Frade-Sosa Beatriz, Sarmiento-Monroy Juan C, Bruce Ian N, Arnaud Laurent, Gómez-Puerta José A
Rheumatology Department, Hospital Clinic de Barcelona, Spain; Institut d'Investigacions Biomèdiques August Pi i Sunyer (IDIBAPS), Barcelona, Spain.
Centre for Musculoskeletal Research, Division of Musculoskeletal and Dermatological Sciences, Faculty of Biology, Medicine and Health, University of Manchester, Manchester Academic Health Science Centre, Manchester, UK; Centre for Public Health, Faculty of Medicine, Health and Life Sciences, Queen's University Belfast, Belfast, UK.
Autoimmun Rev. 2025 Jul 31;24(8):103837. doi: 10.1016/j.autrev.2025.103837. Epub 2025 May 23.

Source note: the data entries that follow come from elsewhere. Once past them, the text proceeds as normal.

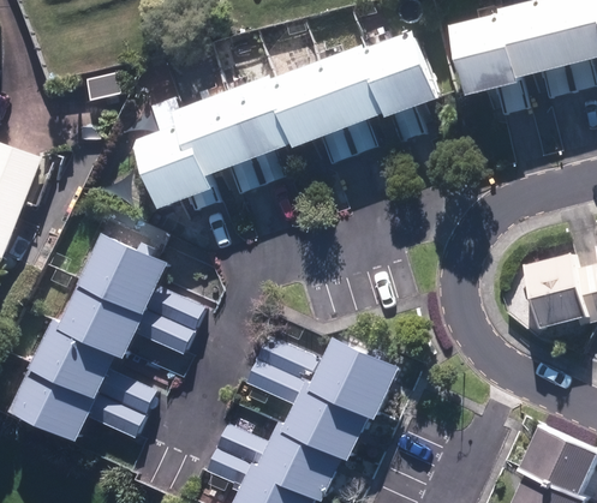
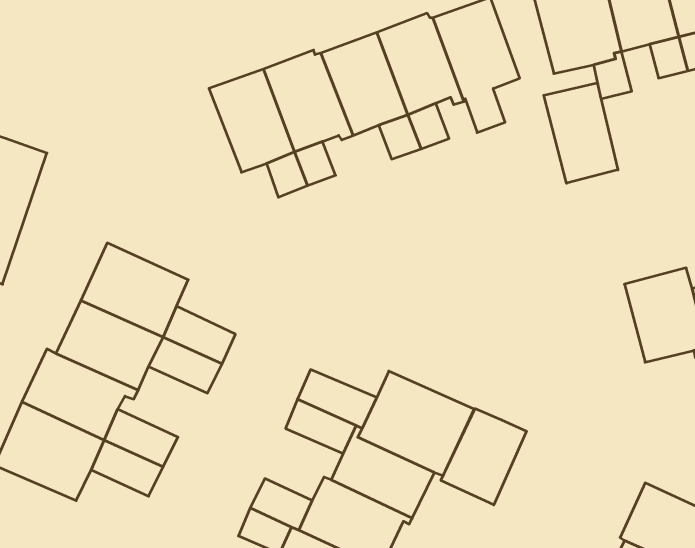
building: [131,97,219,211] -> none
building: none -> [544,83,618,183]
building: none -> [441,409,526,505]

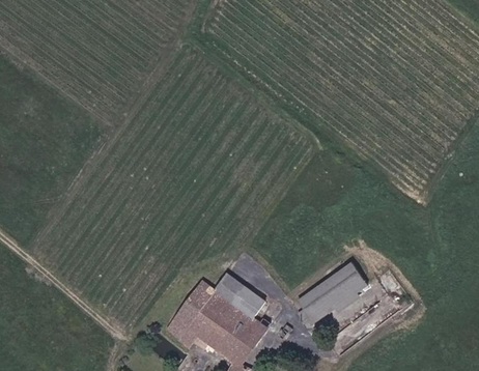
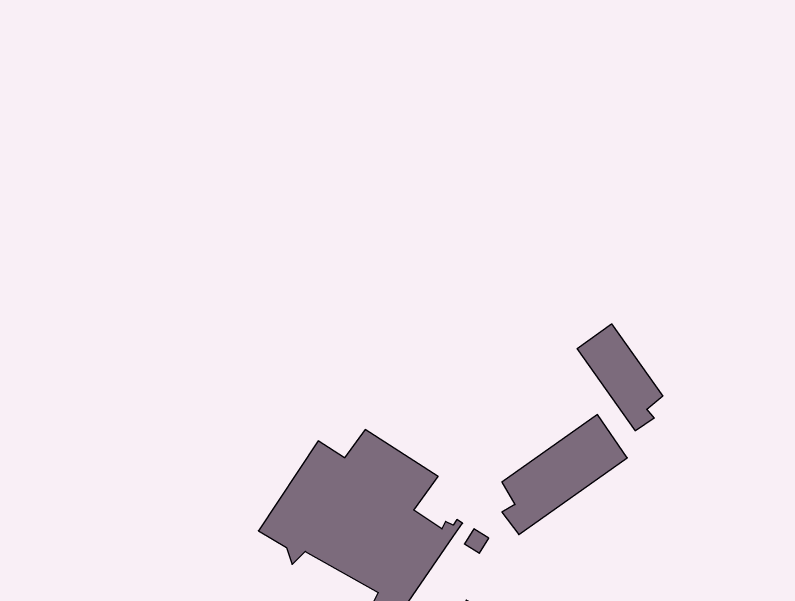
building: none -> [577,324,663,431]

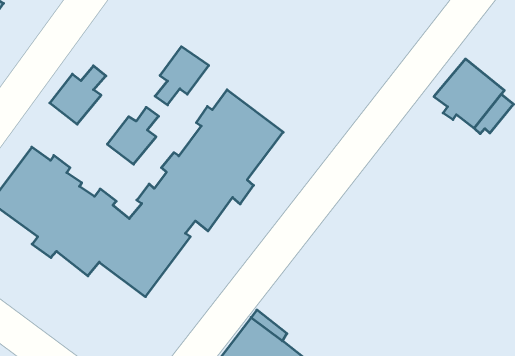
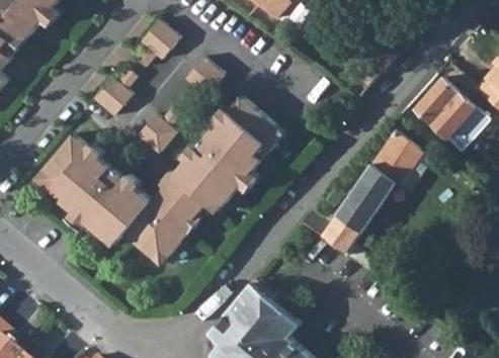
building: none -> [134,18,180,68]
building: none -> [304,128,428,282]

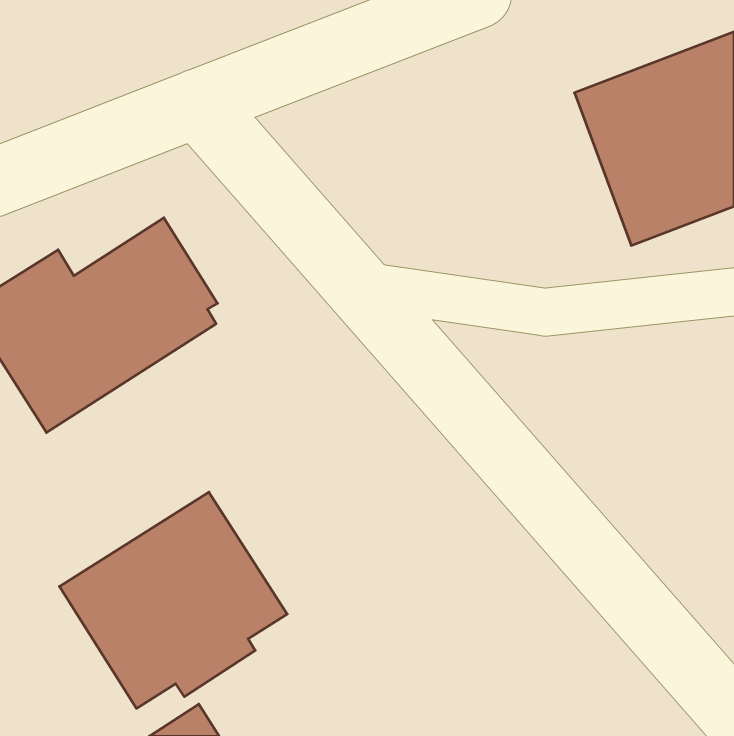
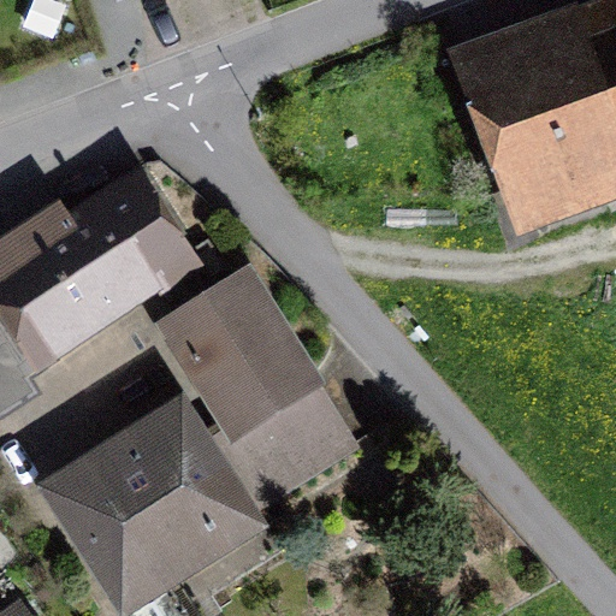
building: none -> [168,272,345,499]

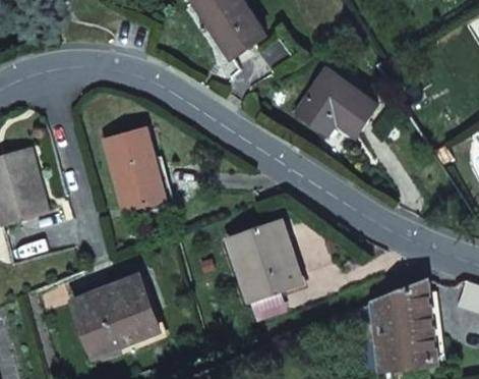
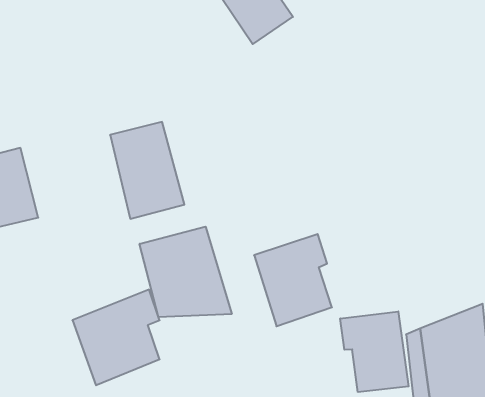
building: [296,69,375,137] -> none
building: none -> [140,227,232,317]
building: none -> [340,311,409,392]

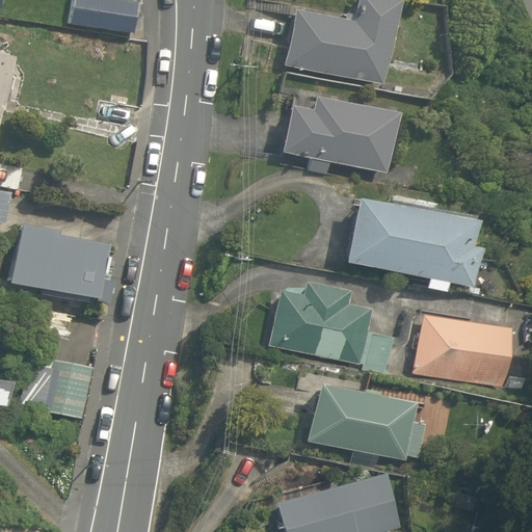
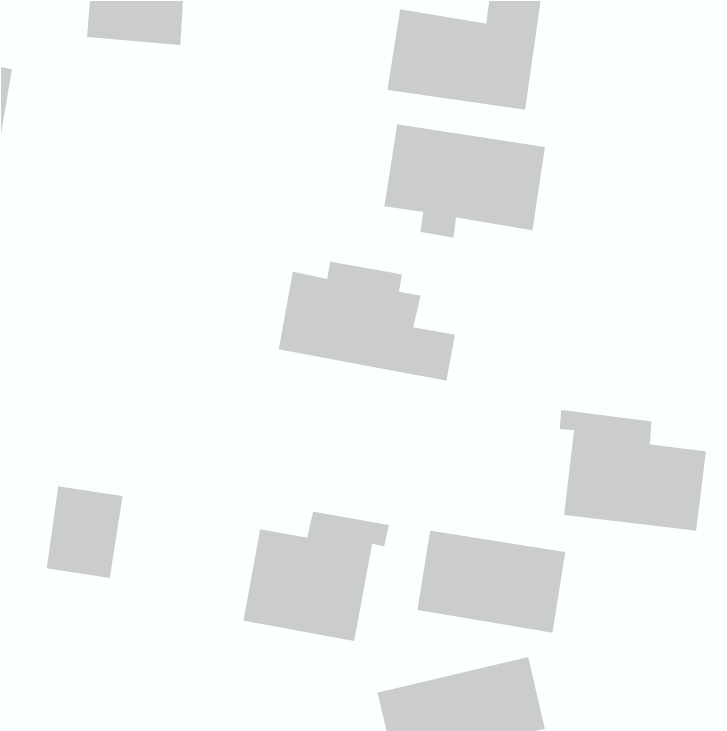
building: [355,189,481,292] -> none
building: [12,223,111,299] -> none
building: [268,285,397,372] -> [278,261,456,381]
building: none -> [243,511,390,642]

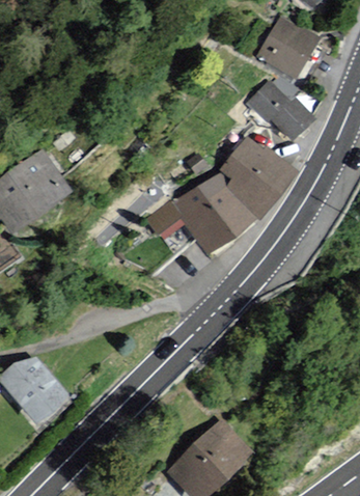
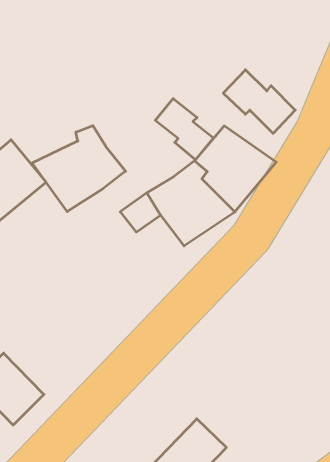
building: [259,17,320,83] -> none
building: none -> [155,99,214,160]
building: none -> [32,126,126,212]

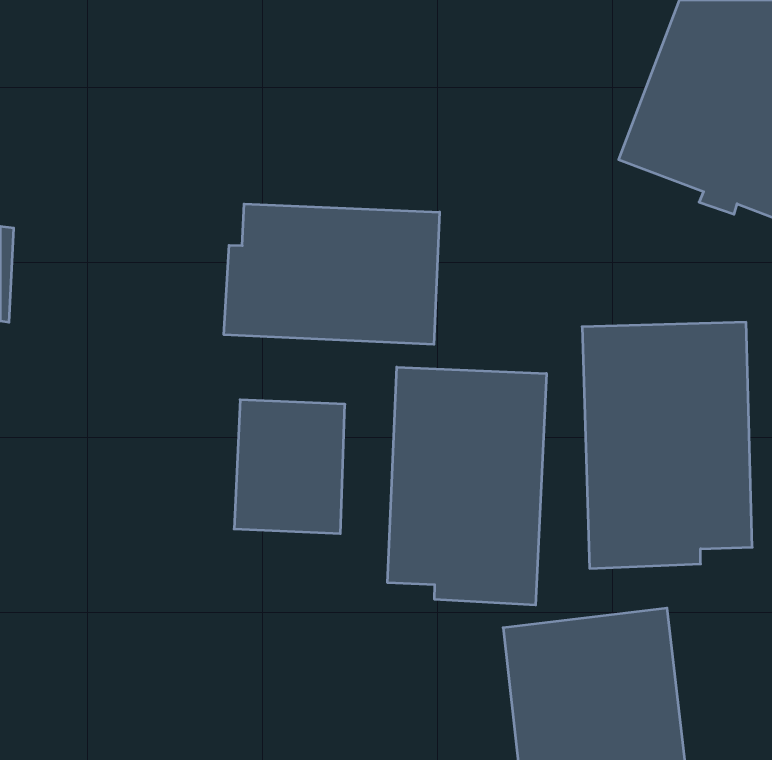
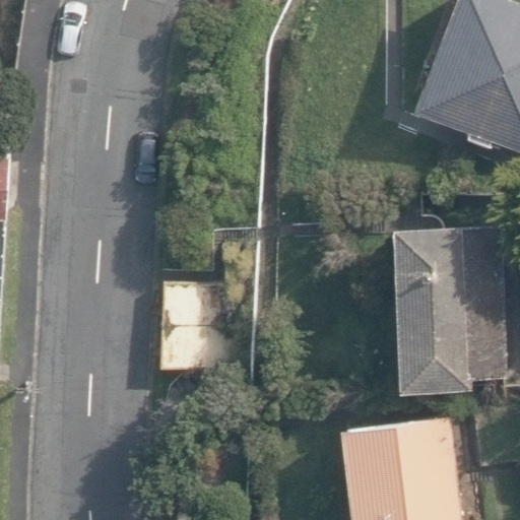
building: [224,204,440,344] -> none
building: [388,367,546,605] -> none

Systemic lupus erythematosus (SLE) is a complex autoimmune disease characterized by immune dysregulation and autoantibody production. Despite advances in treatment, achieving sustained disease control remains challenging. Rituximab (RTX) and belimumab (BELI) are two B-cell-targeting biologics with complementary mechanisms of action, leading to increasing interest in their combination as a therapeutic strategy for refractory SLE. RTX depletes CD20+ B cells, whereas BELI inhibits B-lymphocyte stimulator (BLyS), reducing the survival of autoreactive B cells. Sequential therapy with these agents may mitigate B-cell repopulation and improve disease control. Recent studies, including SynBioSe and BEAT-LUPUS, suggest that RTX-BELI therapy can reduce autoantibody levels, neutrophil extracellular trap formation, and disease activity, with many patients achieving a lupus low disease activity state (LLDAS). However, the BLISS-BELIEVE and CALIBRATE trials did not demonstrate superiority over monotherapy, highlighting the need to refine patient selection. Combination therapy may be particularly beneficial in lupus nephritis, where BELI delays autoreactive B-cell reconstitution following RTX, potentially prolonging remission. While RTX-BELI therapy is generally well-tolerated, some studies report increased infections, necessitating careful patient monitoring. Lessons from other immune-mediated diseases, including inflammatory bowel disease and rheumatoid arthritis, underscore the potential benefits and risks of dual biologic therapy. Further research, including the ongoing SynBioSe-2 trial, is needed to clarify the optimal use, sequencing, and safety profile of RTX-BELI in SLE. Identifying biomarkers predictive of response may enable personalized treatment approaches, ultimately improving long-term outcomes for patients with refractory SLE.
系统性红斑狼疮(SLE)是一种复杂的自身免疫性疾病,其特征为免疫失调和自身抗体产生。尽管治疗取得了进展,但实现疾病的持续控制仍具有挑战性。利妥昔单抗(RTX)和贝利尤单抗(BELI)是两种作用机制互补的靶向B细胞生物制剂,这使得人们越来越有兴趣将它们联合使用,作为难治性SLE的一种治疗策略。RTX可消耗CD20+ B细胞,而BELI可抑制B淋巴细胞刺激因子(BLyS),减少自身反应性B细胞的存活。序贯使用这些药物可能会减轻B细胞的再增殖并改善疾病控制。包括SynBioSe和BEAT-LUPUS在内的近期研究表明,RTX-BELI疗法可降低自身抗体水平、中性粒细胞胞外诱捕网的形成以及疾病活动度,并使许多患者达到狼疮低疾病活动状态(LLDAS)。然而,BLISS-BELIEVE和CALIBRATE试验并未显示出优于单药治疗的效果,这凸显了优化患者选择的必要性。联合治疗在狼疮性肾炎中可能特别有益,因为在狼疮性肾炎中,BELI可延迟RTX治疗后自身反应性B细胞的重建,从而可能延长缓解期。虽然RTX-BELI疗法通常耐受性良好,但一些研究报告称感染有所增加,因此需要对患者进行仔细监测。包括炎症性肠病和类风湿关节炎在内的其他免疫介导疾病的经验教训,强调了双重生物制剂治疗的潜在益处和风险。需要进一步的研究,包括正在进行的SynBioSe-2试验,以阐明RTX-BELI在SLE中的最佳使用方法、用药顺序和安全性。识别预测反应的生物标志物可能有助于采用个性化治疗方法,最终改善难治性SLE患者的长期预后。